Loretta Bar:Insel im Strom

Loretta Bar: Frühstück, Kaffee, Feierabendbier: Die Loretta kann alles.

Frühstück, Kaffee, Feierabendbier: Die Loretta kann alles.

(Foto: Stephan Rumpf)

Die Loretta Bar in der Müllerstraße ist größer geworden, aber immer noch genauso locker wie früher. Hier kann man entspannt die Protagonisten des Viertels, die draußen vorbeirauschen, beobachten: Stöckelschuh-Ladies, Glockenbach-Gockel, Pimpernel-Nachteulen und Radrennfahrer auf ihren Super-Bikes.

Von Christian Mayer

Schön ist sie nicht, die Müllerstraße, außerdem ziemlich laut, sehr extrovertiert und hektisch, vor allem am Wochenende, wenn am oberen Ende, kurz vor dem Sendlinger Tor, die Horden einfallen: Die Dichte an Szenelokalen, Clubs, Designerläden und Kuriositätenhändlern ist ja auch wirklich beeindruckend, das Viertel lebt - zumindest solange man es leben lässt und nicht den Veredelungsexperten und Luxussanierern überlässt.

Andererseits ist die Müllerstraße auch erstaunlich normal und angenehm unaufgeregt geblieben: Wer diese Seite des Viertels erleben will, ist in der Loretta Bar ganz gut aufgehoben. Schon bisher konnte man in diesem Lokal sehr entspannt den Tag mit einem ausgedehnten Frühstück beginnen und einen anständigen Kaffee genießen - fast schon zu entspannt, denn die Loretta-Stammgäste neigen gelegentlich zu langen Sitzungen und einer recht genauen Lektüre der Zeitungen, die wie in jeder guten Bar zuverlässig und in ausreichender Anzahl ausliegen. Ob das gut für den Umsatz ist?

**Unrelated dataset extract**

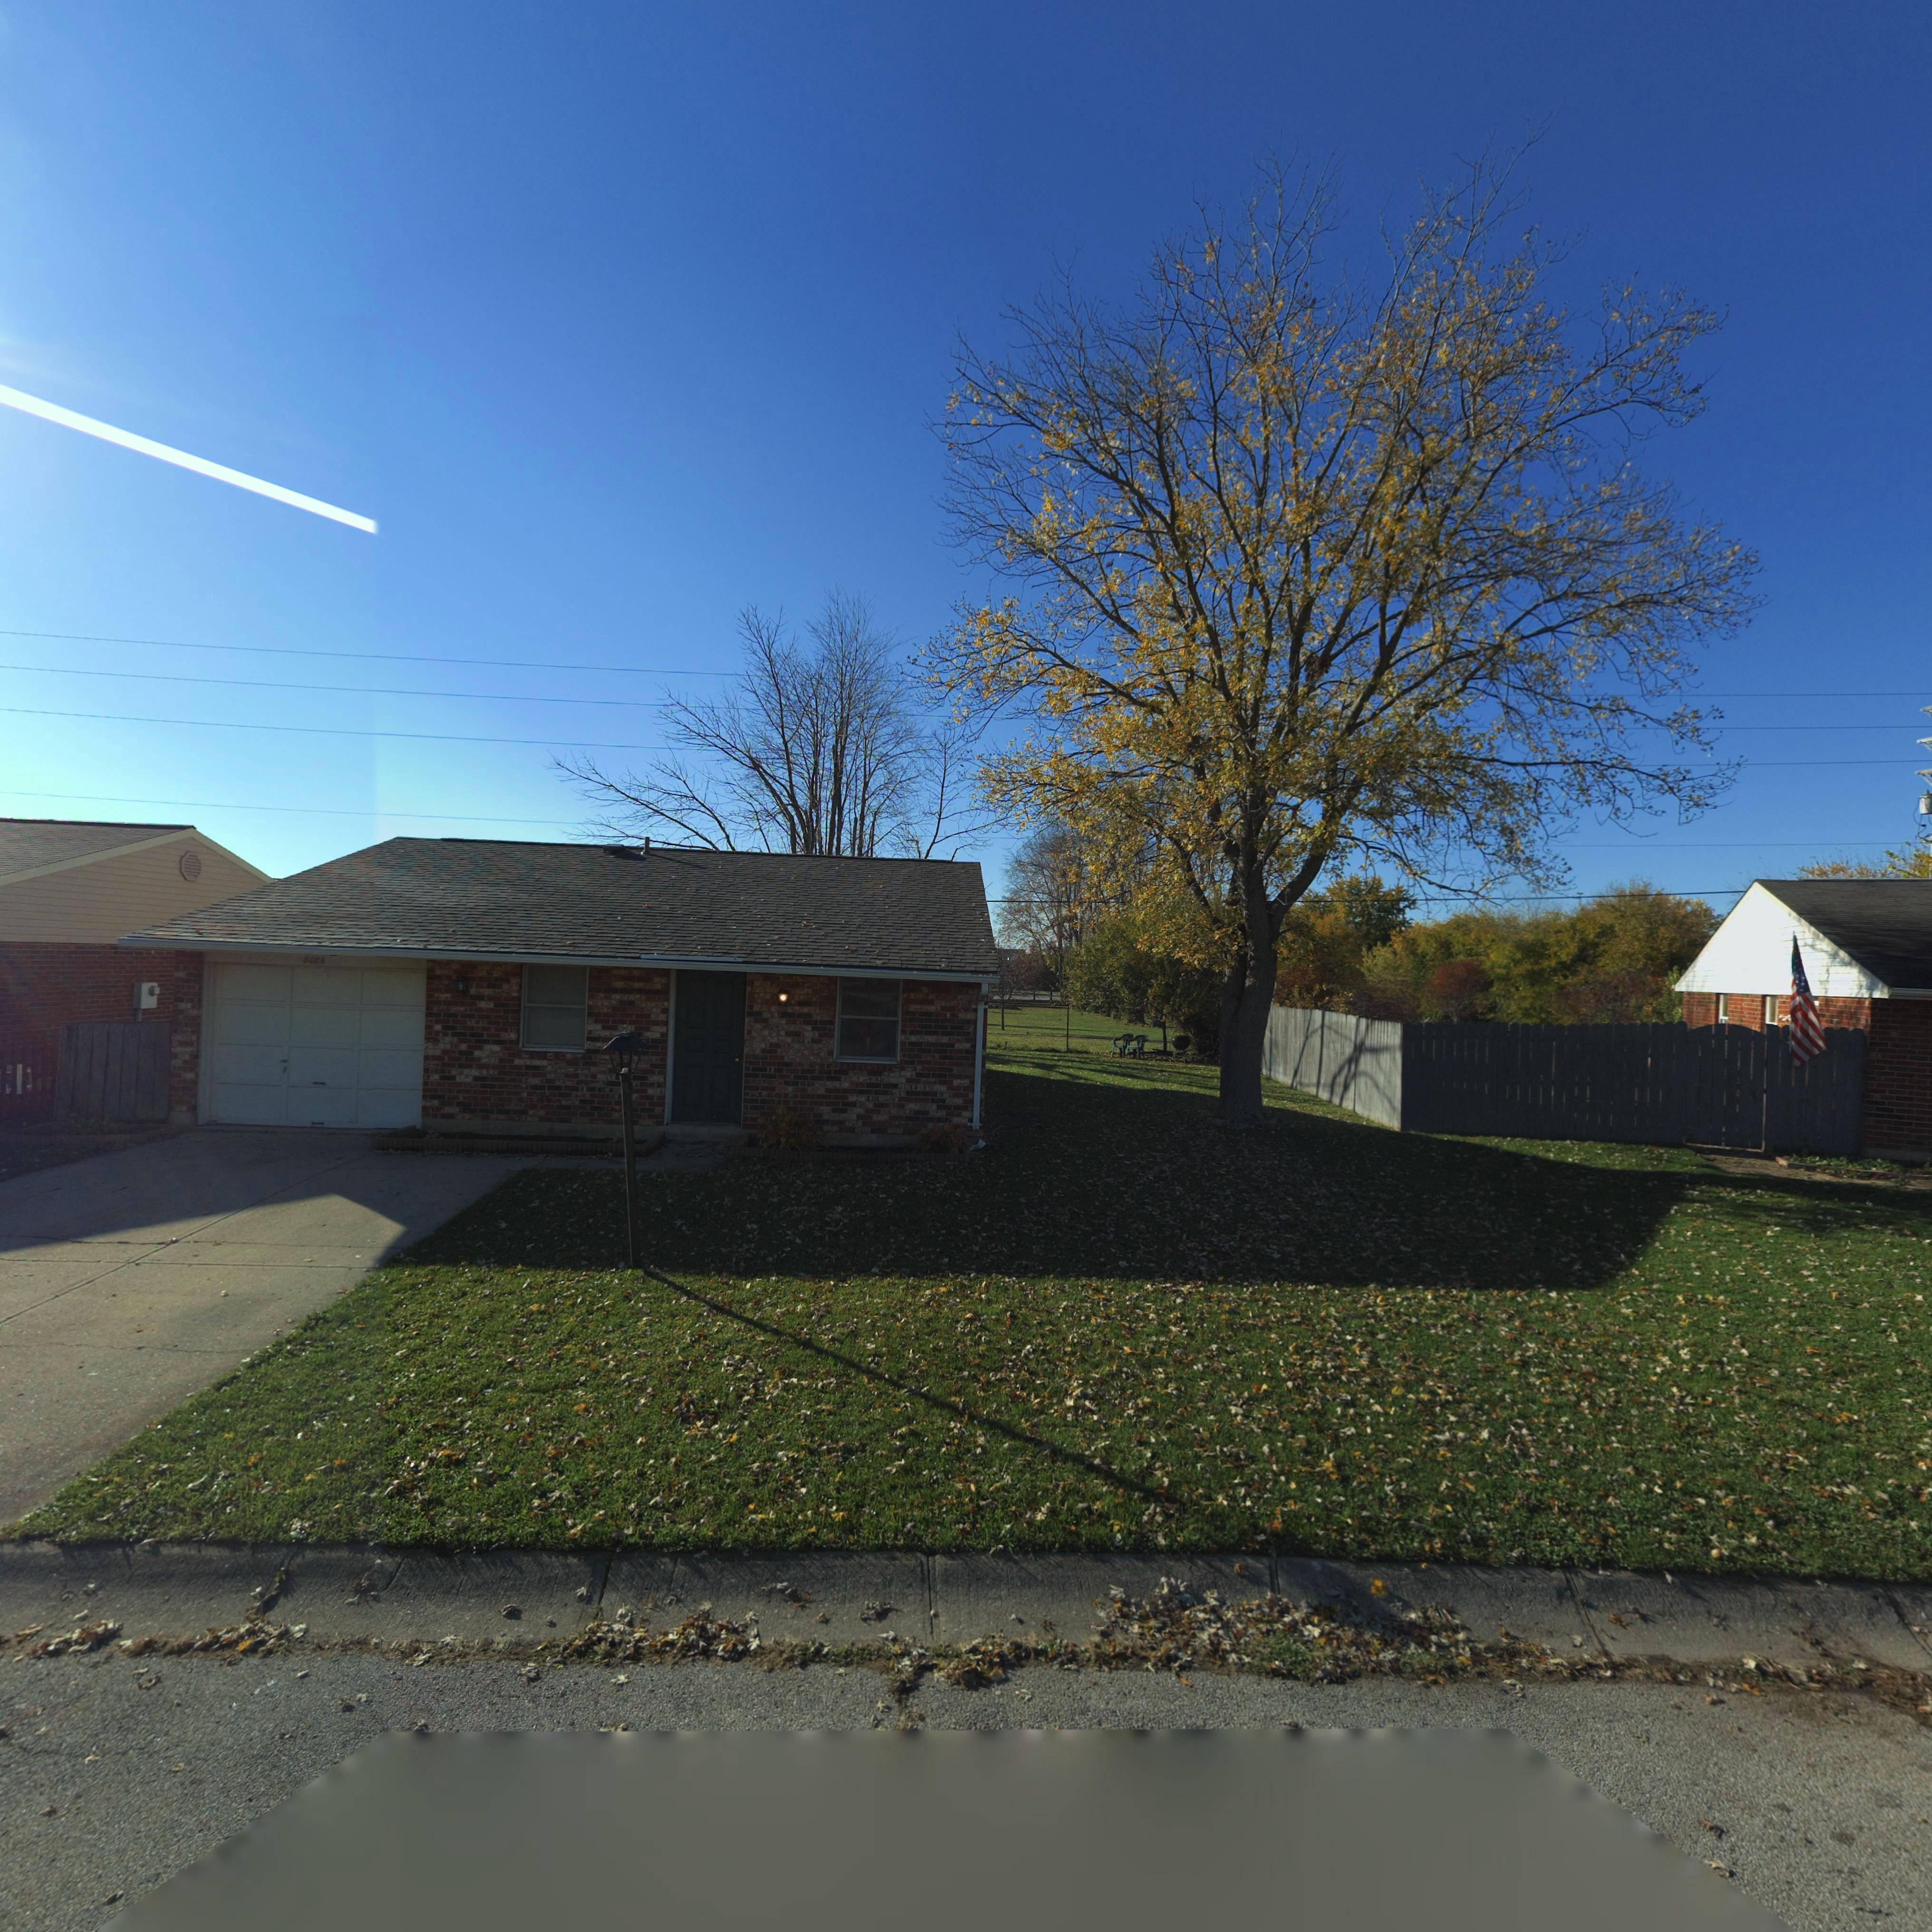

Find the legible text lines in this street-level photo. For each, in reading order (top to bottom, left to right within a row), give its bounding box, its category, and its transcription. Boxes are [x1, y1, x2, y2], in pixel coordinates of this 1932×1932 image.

[302, 955, 327, 966] StreetNumber: 8086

Offenbar schon, sonst hätten die Betreiber das Lokal nicht deutlich vergrößert. Das neue Loretta wirkt deutlich geräumiger, es bietet Platz für doppelt so viele Gäste wie früher, was sich offenbar noch nicht ganz herumgesprochen hat. Geblieben ist der leicht verlebte dunkle Steinboden, die puristischen Lampen, die rohen Holztische, das Heizungsrohr und die schlichten Hocker. Die Gäste wissen die Werkstatt-Atmosphäre zu schätzen, und so beschwert sich auch keiner über das nicht immer üppige Angebot auf der Speisekarte - einen Koch kann sich die Bar wohl nicht leisten, dafür gibt es morgens ein gesundes Müsli und am frühen Abend einen guten Whisky. Man befindet sich übrigens in guter Nachbarschaft: Gleich nebenan, im Hinterhof, überlebt eine fast schon antike Autowerkstatt, die sich auf britische Modelle spezialisiert hat. Kaum zu glauben, in diesem schnelllebigen Viertel.

Das Beste an der Loretta Bar ist aber doch der Müllerstraßen-Verkehr, dem man sich an den gelben Bistrotischen gerne aussetzt. Und man fragt sich nach einer Weile, wo diese Leute alle hinwollen: Die laut klackenden Frauen im Business-Gewand, die Glockenbach-Gockel mit ihren Bärten und dicken Brillen, die Vorstadt-Grazien, die sich wieder viel zu sehr aufgebrezelt haben, wenn sie später noch im Pimpernel abstürzen wollen, vor allem aber die Radrennfahrer auf ihren Super-Bikes. Das richtige Fahrrad ist hier ein Statussymbol, ein Bekenntnis. Ab und zu rauscht dann noch die Straßenbahn direkt vor einem vorbei, und die Blicke treffen sich: Auf der einen Seite die leicht ermatteten Fahrgäste auf dem Weg nach Hause, auf der anderen das treue Loretta-Publikum, das mitten im Strom eine Insel gefunden hat.